Cleft palate and lip are the most common congenital orofacial deformities in the world. Cleft palate represents the third most frequently occurring congenital deformity after clubfoot and cleft lip. Cleft lip and palate demonstrate a multifactorial inheritance pattern. They are the result of a combination of genetic predispositions and in-utero exposure to teratogens like nicotine, alcohol, antiepileptics, and folate antagonists. Cleft palate results in severe facial deformities, feeding difficulties, nasal regurgitation of milk, coughing/choking during feeds, difficulties with phonation, dentition defects, and predisposes patients to recurrent episodes of otitis media with effusion. Cleft palate occurs in a variety of chromosomal abnormalities like the Pierre-Robin sequence, Patau syndrome (trisomy 13), and Edward syndrome (trisomy 18). Embryologically, a cleft palate occurs due to a partial or total failure of fusion of the palatine prominences by the ninth week of development. Cleft palate may be unilateral or bilateral and complete or incomplete. There are three types of cleft palate: submucosal cleft palate, incomplete cleft palate, and a complete cleft palate. In the submucosal cleft palate, the palatine mucosa remains intact, but an underlying bony palatal or muscular defect is present. Incomplete cleft palate refers to clefting of the secondary palate exclusively, while complete cleft palate refers to clefting of the entire soft palate, hard palate, and uvula. Cleft palate repair, termed palatoplasty, should be performed between six to twelve months of age to optimize feeding and speech development without interrupting normal maxillofacial growth.
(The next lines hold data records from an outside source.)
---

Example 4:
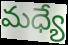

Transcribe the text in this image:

మధ్యే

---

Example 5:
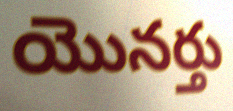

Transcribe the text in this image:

Repeated bouts of upper airway obstruction cause obstructive sleep apnea during the deep stages of sleep as a result of the narrowing/collapse of the respiratory passages. Patients with obstructive sleep apnea tend to be overweight with associated peripharyngeal fat infiltration and/or increased size of the tongue and soft palate. These anatomic abnormalities predispose patients to obstructive sleep apnea because they decrease the cross-sectional area of the upper airway. An increased neck circumference corresponds to increased peripharyngeal fat infiltration, specifically lining the airway and at the base of the tongue. Neck circumference should be measured when obstructive sleep apnea is suspected. A neck circumference greater than seventeen inches in men and greater than sixteen inches in women increases the risk for obstructive sleep apnea. One local airway factor thought to be a causative agent of obstructive sleep apnea is an elongated soft palate. A distal palatal segment length greater than fifteen millimeters has shown to increase the risk of sleep apnea dramatically. Initial treatment of sleep apnea is primarily nonsurgical and consists of positive airway pressure therapy, most commonly in the form of CPAP. Historically, many of the surgical techniques used to correct sleep apnea in adults were sub-optimal, and palatopharyngoplasty techniques have evolved from primarily excisional methods to those that reposition and reconstruct the palate. Examples of these more advanced surgical techniques include the expansion sphincter-pharyngoplasty, lateral pharyngoplasty, relocation pharyngoplasty, and uvulopalatopharyngoplasty (UPPP).